Interessante anche la fotografia dello stato dell’arte al 2024, anzitutto in termini di numero di alloggi Airbnb (la fonte dei dati è “Airbnb Insight”) presenti nelle dieci città, che risultano in tutto 108.442. A Roma sono 34.063, a Milano 24.346, a Firenze 12.246. Nella tabella pubblicata qui sotto anche il prezzo medio pagato per notte (da 82 euro per Palermo a 179 per Venezia) e il fatturato medio per struttura (Venezia in testa con 40.744 euro, seguita da Roma con 39.343 e da Firenze con 38.148). Il tasso di occupazione medio su 365 giorni vede Roma ancora in testa (81 giorni), seguita da Firenze (77 giorni) e da Bergamo (75 giorni).

Ma lo studio Irpet non vuole soltanto monitorare e analizzare la diffusione di queste strutture, bensì anche valutarne l’impatto sui valori immobiliari, sugli affitti, sul disagio abitativo. Non solo in città, ma anche, in modo più mirato, nei quartieri dove gli alloggi sono localizzati. Tutti questi impatti sono significativi, con una correlazione positiva: al crescere delle strutture turistiche crescono i valori delle abitazioni nel quartiere, ma anche i prezzi degli affitti e la domanda di abitazioni con un effetto di alimentazione del disagio abitativo soprattutto per i residenti e per i non residenti che abitano la città, come gli studenti e i turisti.
Nelle città del Nord, nelle grandi città o nelle città a forte vocazione turistica, come Roma, Milano e Firenze, il fenomeno degli alloggi Airbnb ha uno sviluppo ormai piuttosto maturo, mentre in altre città, specie del Sud, questo fenomeno è più recente e ha dimensioni più contenute. Anche qui, tuttavia, come abbiamo visto, si registra un’accelerazione.

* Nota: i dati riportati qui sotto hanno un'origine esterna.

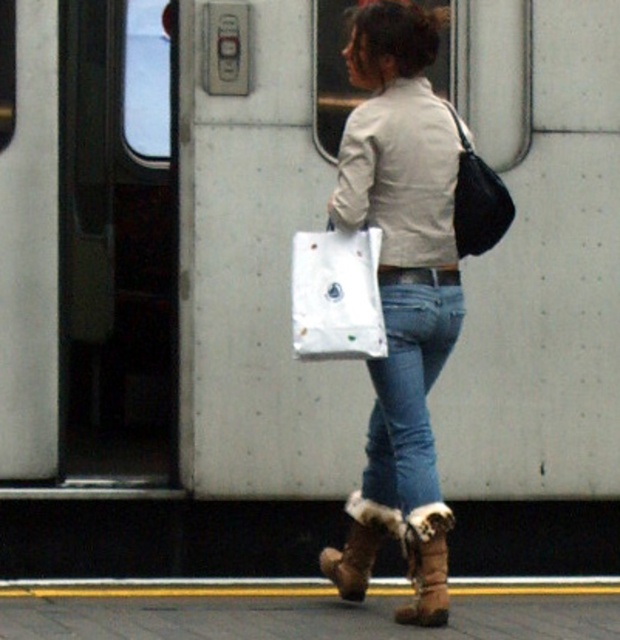
You are the person in the scene holding the white paper bag at center. You want to place it on the yellow tactile paving strip at the edge of the platform. Can you reach it without moving your feet?

The white paper bag at center is 16.64 feet away from you, so you cannot reach it without moving your feet since that distance is too far to reach while staying in place.

You are standing on a subway platform and want to board the train that is about to arrive. You are currently holding a white paper bag in your left hand and a black shoulder bag over your right shoulder. Your jeans at center are 5.16 meters away from the train entrance. Can you reach the train entrance without moving your feet?

The jeans at center are 5.16 meters away from the viewer, so the distance between you and the train entrance is too far to reach without moving your feet.

You are a delivery person who needs to place a package on the platform. The package is as tall as the white paper bag at center. Can it fit under the train, which has a clearance of 30 cm? The brown suede boot at lower center is 25 cm tall.

The white paper bag at center is taller than the brown suede boot at lower center, which is 25 cm tall. Since the package is as tall as the white paper bag at center, it exceeds the 30 cm clearance and cannot fit under the train.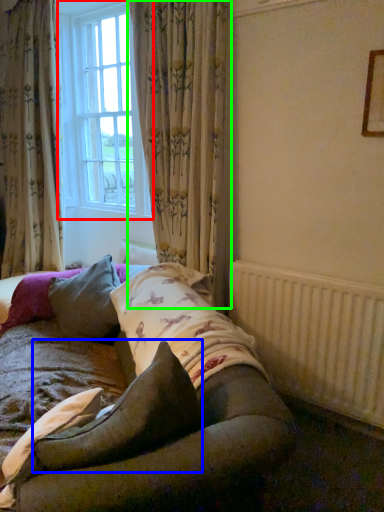
Question: Based on their relative distances, which object is nearer to window (highlighted by a red box)? Choose from pillow (highlighted by a blue box) and curtain (highlighted by a green box).

Choices:
 (A) pillow
 (B) curtain

Answer: (B)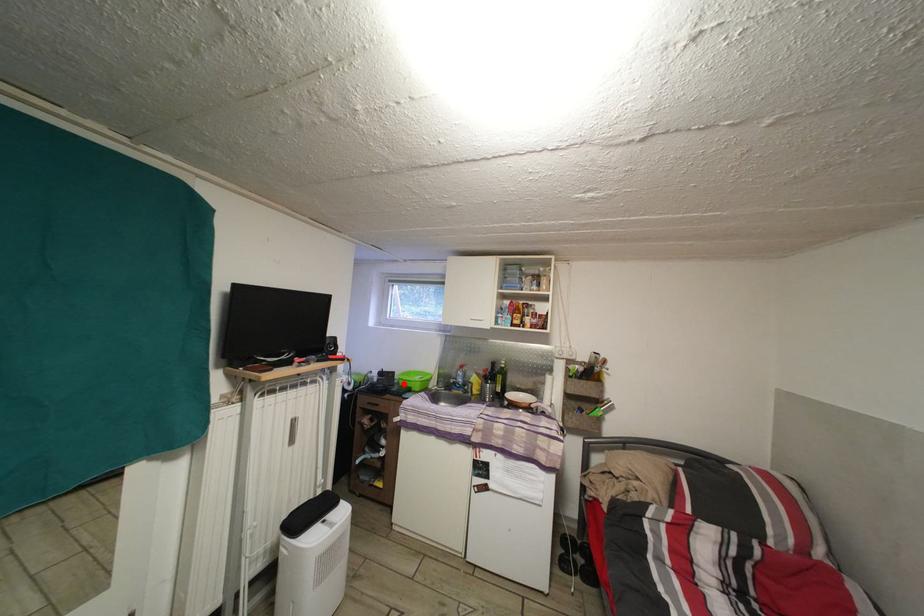
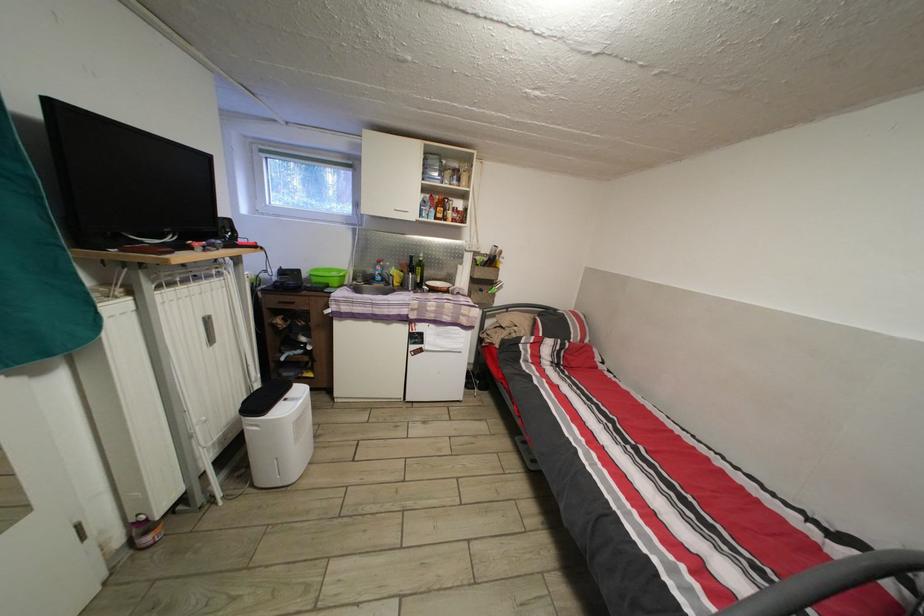
Question: I am providing you with two images of the same scene from different viewpoints. Image1 has a red point marked. In image2, the corresponding 3D location appears at what relative position? Reply with the corresponding letter.

Choices:
 (A) Closer
 (B) Farther

Answer: (A)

Il fattore-Airbnb è considerato insieme agli altri fattori che concorrono a determinare il prezzo delle abitazioni. “Tra questi – afferma lo studio – la dimensione demografica della città, il livello medio di reddito, il grado di attrazione di popolazione non residente, come studenti fuori sede e turisti e la particolare categoria di turisti attratti per motivi culturali o per motivi di affari. A questi fattori è stata poi aggiunta la numerosità delle strutture offerte sulla piattaforma Airbnb. Lo studio dimostra che, anche nel caso italiano, vi è una relazione positiva e significativa tra la presenza di Airbnb e il prezzo delle abitazioni: in altre parole, maggiore è l’offerta di alloggi destinati agli affitti a breve termine, più elevati saranno i prezzi delle abitazioni immesse nel mercato delle compravendite”. L’effetto-Airbnb è più forte nei centri storici rispetto alle periferie, nei centri urbani fortemente attrattivi per motivi di affari più che nelle città d’arte specializzate nel turismo culturale, al Centro-Nord più che al Sud, “probabilmente a causa delle maggiori pressioni esistenti sui mercati immobiliari delle aree più ricche, anche a prescindere dal turismo”.

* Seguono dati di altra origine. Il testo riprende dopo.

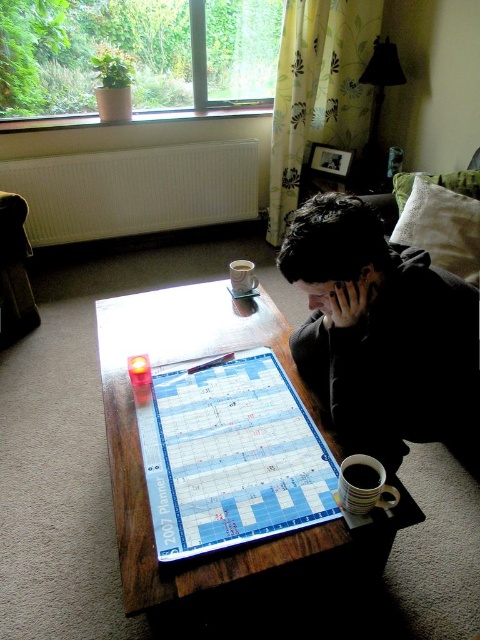
Question: Among these objects, which one is farthest from the camera?

Choices:
 (A) blue plastic planner at center
 (B) wooden table at center

Answer: (A)

Question: Which point is closer to the camera taking this photo?

Choices:
 (A) (205, 572)
 (B) (257, 472)

Answer: (A)

Question: Can you confirm if blue plastic planner at center is smaller than wooden table at center?

Choices:
 (A) yes
 (B) no

Answer: (A)

Question: From the image, what is the correct spatial relationship of black hoodie at lower right in relation to blue plastic planner at center?

Choices:
 (A) right
 (B) left

Answer: (A)

Question: Is black hoodie at lower right thinner than blue plastic planner at center?

Choices:
 (A) no
 (B) yes

Answer: (A)

Question: Which of the following is the farthest from the observer?

Choices:
 (A) (183, 285)
 (B) (238, 493)
 (C) (326, 285)

Answer: (A)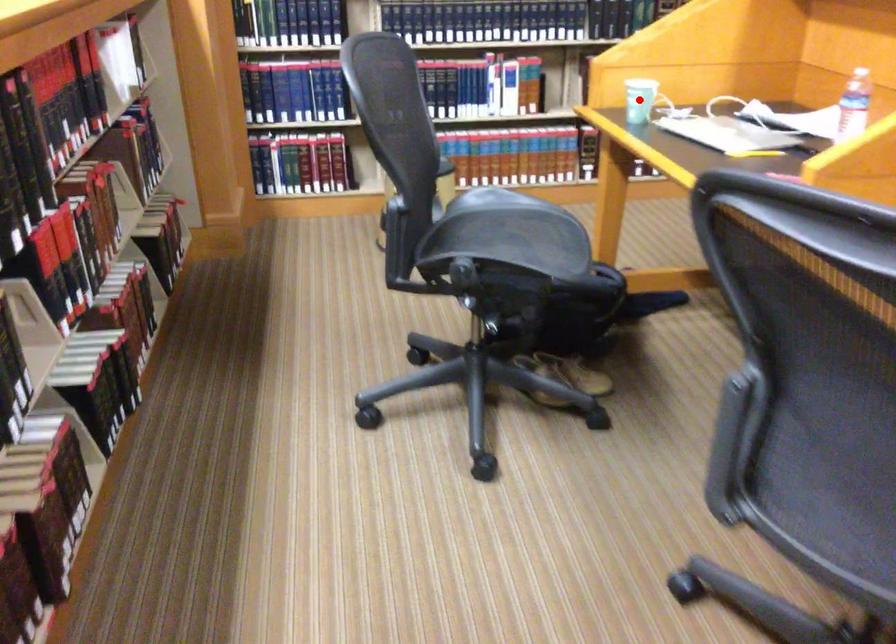
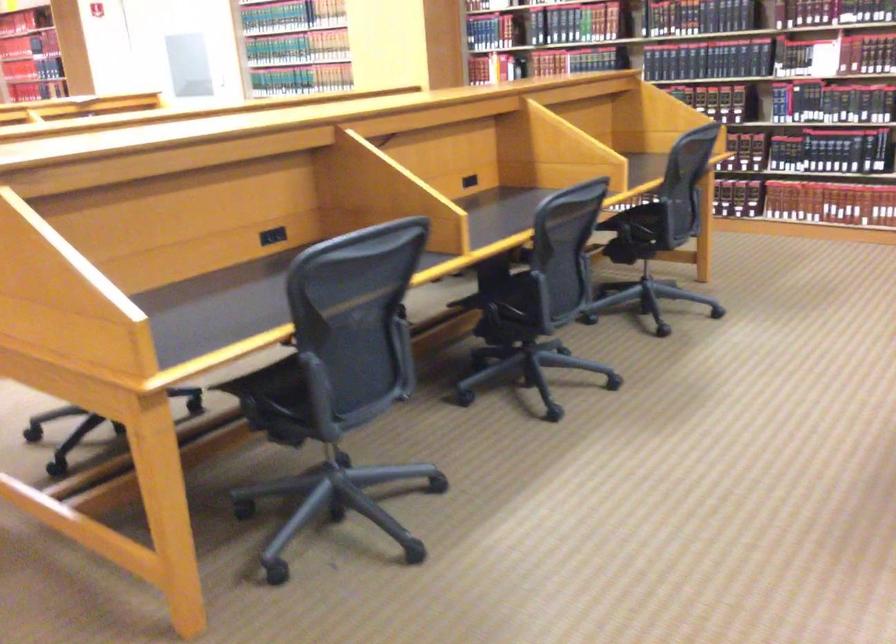
Question: I am providing you with two images of the same scene from different viewpoints. A red point is marked on the first image. At the location where the point appears in image 1, is it still visible in image 2?

Choices:
 (A) Yes
 (B) No

Answer: (B)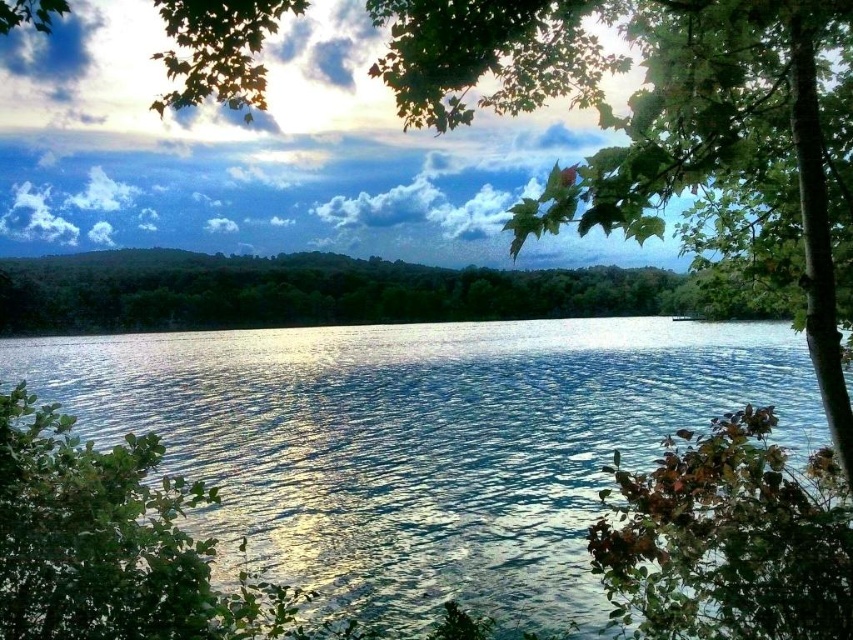
Can you confirm if glistening blue water at center is shorter than green leafy tree at lower left?

No, glistening blue water at center is not shorter than green leafy tree at lower left.

Between glistening blue water at center and green leafy tree at lower left, which one is positioned higher?

Positioned higher is glistening blue water at center.

The image size is (853, 640). In order to click on glistening blue water at center in this screenshot , I will do `click(422, 442)`.

Between glistening blue water at center and green leafy bush at lower right, which one appears on the left side from the viewer's perspective?

glistening blue water at center

Is point (503, 570) closer to camera compared to point (762, 458)?

No, (503, 570) is further to viewer.

The image size is (853, 640). In order to click on glistening blue water at center in this screenshot , I will do `click(422, 442)`.

Is green leafy bush at lower right thinner than green leafy tree at lower left?

Indeed, green leafy bush at lower right has a lesser width compared to green leafy tree at lower left.

Is point (819, 636) closer to viewer compared to point (45, 611)?

Yes, it is in front of point (45, 611).

You are a GUI agent. You are given a task and a screenshot of the screen. Output one action in this format:
    pyautogui.click(x=<x>, y=<y>)
    Task: Click on the green leafy bush at lower right
    Image resolution: width=853 pixels, height=640 pixels.
    Given the screenshot: What is the action you would take?
    pyautogui.click(x=729, y=540)

Identify the location of green leafy bush at lower right. This screenshot has height=640, width=853. (729, 540).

“Un aspetto interessante che emerge dal lavoro – dice Chiara Agnoletti, la ricercatrice di Irpet che ha curato lo studio – è che questi impatti sono tanto più significativi laddove l’offerta di questo tipo di alloggi è più organizzata, con la presenza di multi-host che hanno più immobili in gestione. Maggiore è la presenza di questi soggetti, maggiore è l’impatto sui prezzi delle abitazioni”. Agnoletti insiste anche sulla necessità di norme che limitino o regolino il fenomeno. “Le evidenze riscontrate – dice – sottolineano il ruolo tutt’altro che secondario che la diffusione di questo tipo di ricettività ha sul costo delle abitazioni, suggerendo la necessità di una maggiore regolamentazione sulla scorta di quanto sta avvenendo in alcune città europee, come Barcellona ma anche Firenze, ove gli affitti turistici rappresentano una fonte di crescente conflittualità con la popolazione residente”.